Both Cassity and Johnston are more than just hitters playing all six rotations.

“Ellie and Cameryn are unique in the world of middles,” Schmutz said. “They are undersized across the net but they both play all the way around six rotations. They play middle back defense. Hitters get a lot of the glory in the game of volleyball but what they do defensively for our team is what makes us successful. Cameryn is gritty in the back row. She personifies her personality back there. She will sacrifice her body to make a play. Ellie is much the same with her game in relation to her style. She is smooth; she reads well; she’s in the right place the majority of the time. It’s fun to watch and fun to coach.”

Solai Pham returns for her sophomore year at libero. She led the Mountaineers in digs (288) and serve-receives (355) last season.

“(She) is a like dynamite in a small package,” Schmutz said. “She plays bigger than life. She’s fiery, scrappy, a great passer; everything you want in a libero. She led our team in digs and receptions last year, and we look for her to continue her leadership as one of our top defenders.”

Mt. Vernon will have to replace a group of three graduated seniors in Raelin Swillum, Raegan Prescott and Bethany Williams. The Mountaineers will also be without junior Hailey Eldridge who will miss the season due to injury.

Senior Madalyne Burk will move up from junior varsity with the potential to play several different positions.

“She is as big of a competitor as you will find. She can play in several positions and will be looked to fill a role of one of our 3 graduating seniors. She brings fire to our team every day,” Schmutz said.

Junior Raegan Boswell returns after missing last season with a torn ACL.
==========
§ TASK DESCRIPTION:
Rewrite the volleyball passage from "Both Cassity and" to "(355) last season.", putting "rotation spots" in place of "rotations". Rely only on the volleyball passage.
==========
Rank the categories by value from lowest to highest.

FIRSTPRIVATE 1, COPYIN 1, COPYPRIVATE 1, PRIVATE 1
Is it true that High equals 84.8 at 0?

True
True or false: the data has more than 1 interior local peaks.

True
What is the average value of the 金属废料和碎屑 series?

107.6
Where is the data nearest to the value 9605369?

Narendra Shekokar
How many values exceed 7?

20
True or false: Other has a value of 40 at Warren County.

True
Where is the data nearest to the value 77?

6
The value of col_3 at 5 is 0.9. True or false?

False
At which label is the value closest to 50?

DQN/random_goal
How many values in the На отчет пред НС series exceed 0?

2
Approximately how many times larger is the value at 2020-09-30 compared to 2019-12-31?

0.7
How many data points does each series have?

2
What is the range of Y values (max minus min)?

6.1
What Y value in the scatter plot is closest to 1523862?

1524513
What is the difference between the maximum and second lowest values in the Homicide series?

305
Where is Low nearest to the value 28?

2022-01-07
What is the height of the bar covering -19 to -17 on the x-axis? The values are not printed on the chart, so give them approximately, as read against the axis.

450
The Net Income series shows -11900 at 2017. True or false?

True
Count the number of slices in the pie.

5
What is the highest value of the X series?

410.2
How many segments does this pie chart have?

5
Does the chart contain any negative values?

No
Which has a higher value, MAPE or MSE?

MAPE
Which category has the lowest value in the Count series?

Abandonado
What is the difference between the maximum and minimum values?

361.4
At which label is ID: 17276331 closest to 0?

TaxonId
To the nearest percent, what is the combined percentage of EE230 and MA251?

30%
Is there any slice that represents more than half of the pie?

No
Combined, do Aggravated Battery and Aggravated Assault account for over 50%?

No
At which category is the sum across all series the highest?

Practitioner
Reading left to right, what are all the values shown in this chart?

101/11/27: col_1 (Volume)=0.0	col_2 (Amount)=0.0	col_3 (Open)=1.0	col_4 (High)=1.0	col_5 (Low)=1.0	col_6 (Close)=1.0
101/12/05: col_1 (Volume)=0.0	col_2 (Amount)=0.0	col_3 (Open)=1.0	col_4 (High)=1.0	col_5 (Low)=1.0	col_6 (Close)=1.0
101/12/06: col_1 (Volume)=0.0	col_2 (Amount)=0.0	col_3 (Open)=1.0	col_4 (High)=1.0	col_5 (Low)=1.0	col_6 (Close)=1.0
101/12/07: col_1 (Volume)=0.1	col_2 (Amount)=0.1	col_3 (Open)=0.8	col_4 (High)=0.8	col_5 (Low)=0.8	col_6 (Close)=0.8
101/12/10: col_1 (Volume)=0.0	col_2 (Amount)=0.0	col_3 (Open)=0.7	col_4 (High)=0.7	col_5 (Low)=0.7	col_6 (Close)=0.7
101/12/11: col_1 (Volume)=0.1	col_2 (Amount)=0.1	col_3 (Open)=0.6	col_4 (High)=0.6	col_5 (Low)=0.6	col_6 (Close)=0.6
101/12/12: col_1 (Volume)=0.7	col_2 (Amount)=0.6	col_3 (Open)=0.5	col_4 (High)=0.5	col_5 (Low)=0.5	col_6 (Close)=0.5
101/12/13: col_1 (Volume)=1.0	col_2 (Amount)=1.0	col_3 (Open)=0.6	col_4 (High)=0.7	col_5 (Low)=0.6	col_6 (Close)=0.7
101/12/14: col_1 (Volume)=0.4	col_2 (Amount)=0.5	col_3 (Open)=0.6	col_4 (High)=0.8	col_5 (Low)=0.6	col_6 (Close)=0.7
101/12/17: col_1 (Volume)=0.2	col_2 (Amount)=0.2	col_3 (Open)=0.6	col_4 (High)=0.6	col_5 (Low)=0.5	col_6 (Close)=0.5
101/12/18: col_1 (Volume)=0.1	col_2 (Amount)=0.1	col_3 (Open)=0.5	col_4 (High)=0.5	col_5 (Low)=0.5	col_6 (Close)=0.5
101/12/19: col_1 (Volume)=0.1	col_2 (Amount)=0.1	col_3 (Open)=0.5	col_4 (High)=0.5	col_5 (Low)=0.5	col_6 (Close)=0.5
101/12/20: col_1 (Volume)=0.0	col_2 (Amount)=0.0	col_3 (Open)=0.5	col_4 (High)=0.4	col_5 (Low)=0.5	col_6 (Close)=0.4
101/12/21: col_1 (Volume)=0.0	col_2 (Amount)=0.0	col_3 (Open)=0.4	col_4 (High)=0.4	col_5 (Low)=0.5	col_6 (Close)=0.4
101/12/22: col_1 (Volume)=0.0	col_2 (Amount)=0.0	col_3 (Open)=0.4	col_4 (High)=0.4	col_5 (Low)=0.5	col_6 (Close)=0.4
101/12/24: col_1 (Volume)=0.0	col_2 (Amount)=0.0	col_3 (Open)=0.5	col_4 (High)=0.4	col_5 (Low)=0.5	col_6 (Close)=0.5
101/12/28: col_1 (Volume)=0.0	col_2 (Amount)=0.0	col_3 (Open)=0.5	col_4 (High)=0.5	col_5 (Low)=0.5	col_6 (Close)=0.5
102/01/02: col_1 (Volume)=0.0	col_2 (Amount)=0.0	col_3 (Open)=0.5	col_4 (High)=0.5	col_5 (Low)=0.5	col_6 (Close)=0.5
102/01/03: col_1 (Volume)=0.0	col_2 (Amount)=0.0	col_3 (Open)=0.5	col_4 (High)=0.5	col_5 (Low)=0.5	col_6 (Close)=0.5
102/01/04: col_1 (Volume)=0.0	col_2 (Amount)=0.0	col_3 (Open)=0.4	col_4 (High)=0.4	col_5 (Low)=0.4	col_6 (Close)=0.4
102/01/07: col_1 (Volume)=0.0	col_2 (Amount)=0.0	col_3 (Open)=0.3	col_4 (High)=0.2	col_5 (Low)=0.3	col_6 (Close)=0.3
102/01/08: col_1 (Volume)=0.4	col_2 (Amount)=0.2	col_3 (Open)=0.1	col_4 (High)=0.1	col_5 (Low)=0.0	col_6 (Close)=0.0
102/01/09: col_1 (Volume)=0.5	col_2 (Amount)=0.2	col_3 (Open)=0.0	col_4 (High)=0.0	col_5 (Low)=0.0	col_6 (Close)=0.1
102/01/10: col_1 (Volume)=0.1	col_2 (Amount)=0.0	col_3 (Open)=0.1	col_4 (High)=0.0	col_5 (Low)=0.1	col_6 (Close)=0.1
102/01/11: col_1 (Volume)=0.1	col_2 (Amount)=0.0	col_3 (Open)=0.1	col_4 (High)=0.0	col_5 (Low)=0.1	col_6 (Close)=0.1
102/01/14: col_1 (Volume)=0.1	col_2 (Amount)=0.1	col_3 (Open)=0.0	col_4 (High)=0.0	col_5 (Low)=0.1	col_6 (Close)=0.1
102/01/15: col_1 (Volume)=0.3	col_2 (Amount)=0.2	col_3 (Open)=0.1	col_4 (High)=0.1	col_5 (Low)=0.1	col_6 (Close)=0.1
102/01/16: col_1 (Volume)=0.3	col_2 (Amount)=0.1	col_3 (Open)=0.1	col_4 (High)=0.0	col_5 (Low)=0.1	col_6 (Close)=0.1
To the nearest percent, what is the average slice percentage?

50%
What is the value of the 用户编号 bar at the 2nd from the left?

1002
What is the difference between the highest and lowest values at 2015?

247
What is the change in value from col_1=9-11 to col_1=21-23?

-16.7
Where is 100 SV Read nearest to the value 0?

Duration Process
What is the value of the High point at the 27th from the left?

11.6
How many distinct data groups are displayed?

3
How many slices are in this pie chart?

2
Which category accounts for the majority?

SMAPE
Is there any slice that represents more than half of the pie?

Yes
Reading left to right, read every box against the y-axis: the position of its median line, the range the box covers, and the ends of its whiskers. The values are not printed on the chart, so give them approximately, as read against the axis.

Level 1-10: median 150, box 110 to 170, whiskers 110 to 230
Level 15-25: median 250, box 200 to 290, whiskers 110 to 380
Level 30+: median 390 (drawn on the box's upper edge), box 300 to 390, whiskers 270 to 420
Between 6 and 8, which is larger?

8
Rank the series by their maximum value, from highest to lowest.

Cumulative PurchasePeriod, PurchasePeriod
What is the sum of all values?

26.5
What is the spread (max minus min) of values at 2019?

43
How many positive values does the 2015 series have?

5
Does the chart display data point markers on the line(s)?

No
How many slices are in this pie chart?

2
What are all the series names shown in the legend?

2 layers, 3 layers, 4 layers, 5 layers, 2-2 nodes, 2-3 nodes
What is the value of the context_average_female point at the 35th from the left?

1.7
==========
§ OUTPUT:
Both Cassity and Johnston are more than just hitters playing all six rotation spots.

“Ellie and Cameryn are unique in the world of middles,” Schmutz said. “They are undersized across the net but they both play all the way around six rotation spots. They play middle back defense. Hitters get a lot of the glory in the game of volleyball but what they do defensively for our team is what makes us successful. Cameryn is gritty in the back row. She personifies her personality back there. She will sacrifice her body to make a play. Ellie is much the same with her game in relation to her style. She is smooth; she reads well; she’s in the right place the majority of the time. It’s fun to watch and fun to coach.”

Solai Pham returns for her sophomore year at libero. She led the Mountaineers in digs (288) and serve-receives (355) last season.